ValveSoftware / steam-devices

List of devices Steam and SteamVR will want read/write permissions on, to help downstream distributions create udev rules/etc
MIT License
153 stars 43 forks source link

Add PDP Faceoff Deluxe+ Audio controller #40

Open ravikanodia opened 2 years ago

ravikanodia commented 2 years ago

This controller (0e6f:0184) is similar to the "non-deluxe" PDP Wired controller for Switch which is already listed (0e6f:180). I tested this change and as far as I can tell, the controller works as expected in Steam.

Note that 0184 also includes a USB audio interface, connected to a 3.5mm jack on the controller. This audio interface "works for me" in Windows, but in Linux (Ubuntu 22.04), I can see the audio interface listed in my Sound control panel but I have not been able to make audio come out of it. Also, this audio interface seems to only expose itself to the host when a headset is physically connected to the jack - with nothing connected, neither Windows nor Linux seems to recognize the controller as an audio interface. I don't think solving this mystery is required to add support for the device as a gamepad.

There are some other minor differences between the two controllers, but all of that functionality seems to be handled "inside the hardware" so it is transparent to the host. For reference, 0180 includes "turbo" features, while 0184 has remappable back paddles that can be configured to act as any of the "regular" buttons on the controller.

I have both controllers in my possession so if anyone has more questions about them, I am happy to experiment and provide direct information.

smcv commented 1 year ago

If you run

~/.steam/root/ubuntu12_32/steam-runtime/run.sh steam-runtime-input-monitor

with these devices unconnected, wait for it to finish describing all your other devices (it should say {"all-for-now": true} at the end), and then connect each of these devices, what additional information is displayed after the {"all-for-now": true} marker?

Press Ctrl+C to stop the input monitor when it has finished displaying the new device(s). Having that information will help to avoid regressions in SDL for these devices.

smcv commented 1 year ago

This appears to be a third-party controller intended for Switch. SDL already knows about it.

@slouken, do we want this in src/joystick/SDL_gamepad_db.h, or is generic support for Switch controller clones enough to handle it?

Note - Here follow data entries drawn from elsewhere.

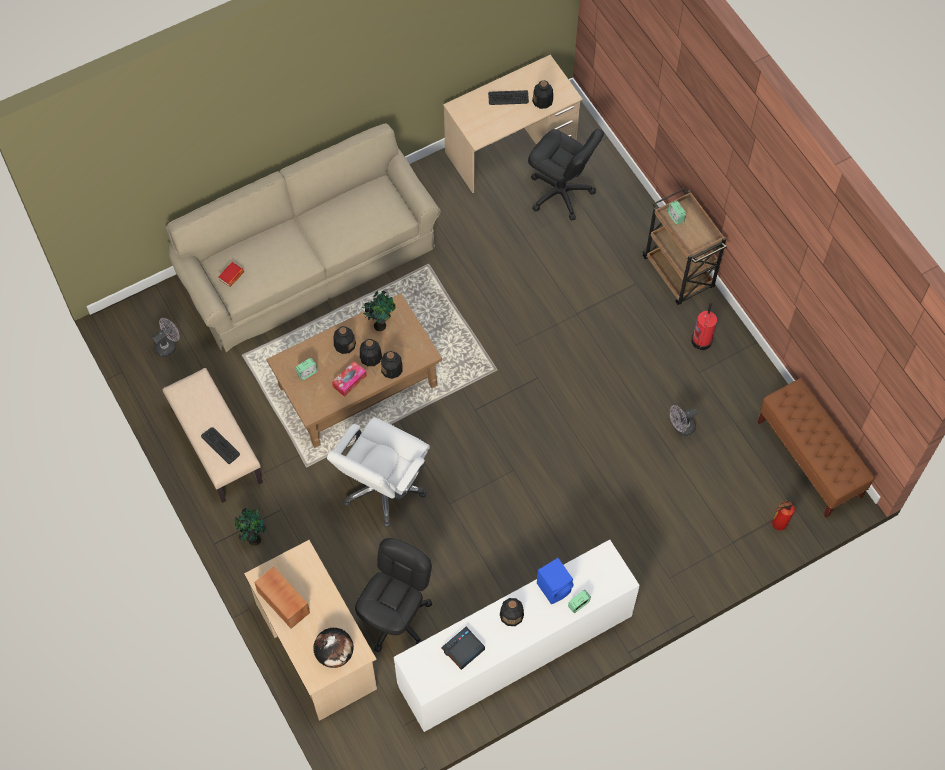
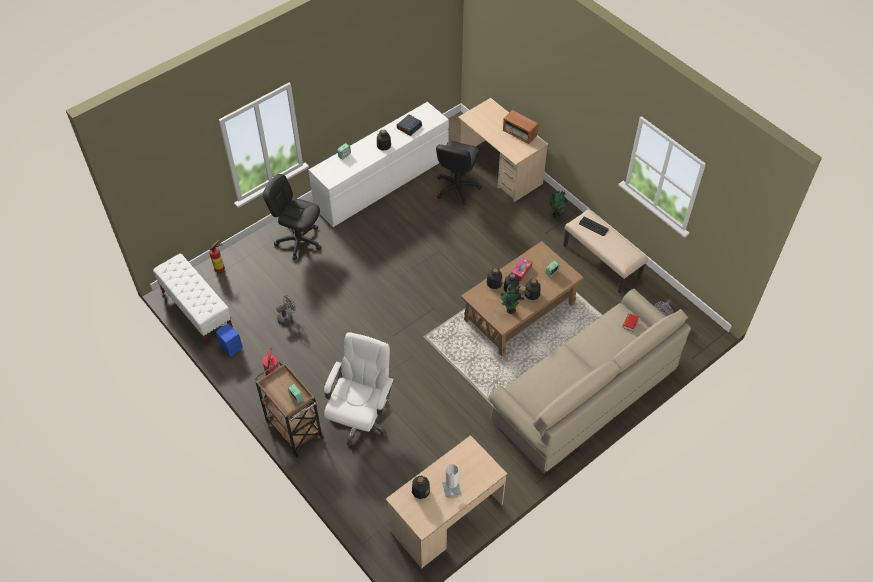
camera: 170 degrees right, 10 degrees down
globe [313,628,354,668] -> none
white office chair [327,417,430,527] -> white office chair moved to [324,332,394,446]
keyboard [488,90,529,105] -> white table lamp [442,464,461,497]
black office chair [528,128,604,221] -> black office chair moved to [263,174,322,260]
blue speaker [537,558,574,604] -> blue speaker moved to [216,323,243,357]
brown bench [758,378,875,518] -> white bench [153,254,233,345]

ravikanodia commented 1 year ago

Apologies for the delay. Here is the output of

~/.steam/root/ubuntu12_32/steam-runtime/run.sh steam-runtime-input-monitor

for each of these controllers, after the all-for-now stanza.

controller-0180.txt controller-0184.txt

also, here's what it looked like with a headset connected to the 0184 controller, in case that's relevant: controller-0184-with-headset.txt

slouken commented 1 year ago

@slouken, do we want this in src/joystick/SDL_gamepad_db.h, or is generic support for Switch controller clones enough to handle it?

Yes, we want Nintendo Switch controllers in SDL_gamepad_db.h with the button label hint so the face buttons can be reversed.

smcv commented 1 year ago

@ravikanodia: thanks, it's useful to have this information for multiple controllers. I assume this:

    "input_ancestor" : {
      "sys_path" : "/sys/devices/virtual/input/input32",
      "name" : "Microsoft X-Box 360 pad 0",
      "bus_type" : "0x0003",
      "vendor_id" : "0x28de",
      "product_id" : "0x11ff",
      "version" : "0x0001"
    }

is the virtual controller created by Steam Input, and doesn't appear if you plug in these controllers while Steam is not running?

smcv commented 1 year ago

For Steam and SDL's purposes, all three of your reports are equivalent: as you say, extra functionality of these controllers seems to be handled internally.

also, here's what it looked like with a headset connected to the 0184 controller

This appears to be reported by ... changing a 0 to a 1 in the serial number?! Bizarre.

This audio interface "works for me" in Windows, but in Linux (Ubuntu 22.04), I can see the audio interface listed in my Sound control panel but I have not been able to make audio come out of it.

Steam and SDL both do audio routing via the OS's usual audio paths (PulseAudio, Pipewire or occasionally ALSA) so if the kernel handles this audio interface, it should work in Steam and SDL too, and if the kernel doesn't handle it, there's little that Steam or SDL can do about it.